2011年5月16日(月)「しんぶん赤旗」

南米防衛理事会

“米国支配”見直し提起

平和地帯設立へ「リマ宣言」


 【メキシコ市=菅原啓】ペルーの首都リマで12、13の両日開催された南米諸国連合(UNASUR)の南米防衛理事会(CDS)国防相会議は、加盟12カ国の共通防衛戦略策定や南米「平和地帯」設立の作業促進を強調した「リマ宣言」などを採択して閉幕しました。アルゼンチンの国営TELAM通信によると、同国はUNASURとして、米州の防衛システム全体の見直しを目的とした特別会合の開催を米州機構(OAS)に働きかけることを提案し、承認されました。


 米国、カナダと中南米33カ国でつくるOASは「米国の戦略的利益が決定的な重要性をもつ」(同通信)地域機関。1951年の発足以来しばしば、米国による中南米への支配と干渉の道具として利用されてきました。中南米諸国の側から、OASのシステムの見直しが正面から提起されるのは史上初めてのことです。
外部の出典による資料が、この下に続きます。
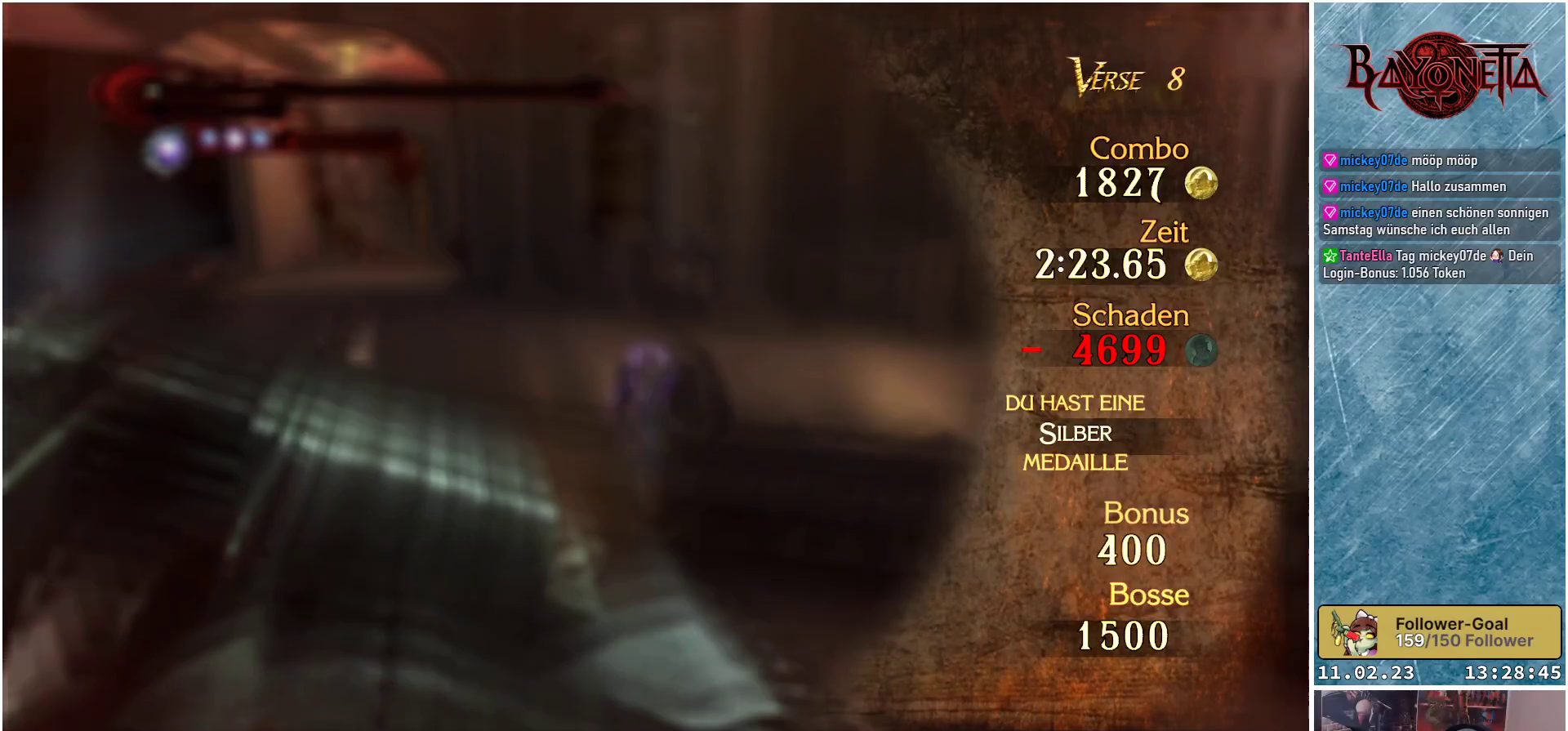
{"buttons": [], "left_stick": "up", "right_stick": "center", "events": [[117, "A", "up"], [317, "R2", "down"], [500, "R2", "up"]]}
 アルゼンチンのプリセリ国防相は、会議終了後のインタビューで、OASのシステムが米ソ冷戦時代に、米国やカナダなど「南米以外の国の利益に応じて策定されたもの」と指摘。UNASURとしての共通防衛戦略を完成させる一方、OASのシステムの「克服をめざす」立場を強調しました。

 このほか、採択された「リマ宣言」には、地域の軍縮促進のために各国共通の軍事費算定基準の作成、情報交換を通じた各国間の信頼醸成措置の強化などが盛り込まれています。

 UNASURは、米国主導のOASに依存しない地域独自の安全保障のしくみをめざし、2009年3月に発足。軍事分野での対米自立の動きとしても注目されてきました。


 UNASUR加盟国 アルゼンチン、ウルグアイ、エクアドル、ガイアナ、スリナム、コロンビア、チリ、パラグアイ、ブラジル、ベネズエラ、ペルー、ボリビアの12カ国。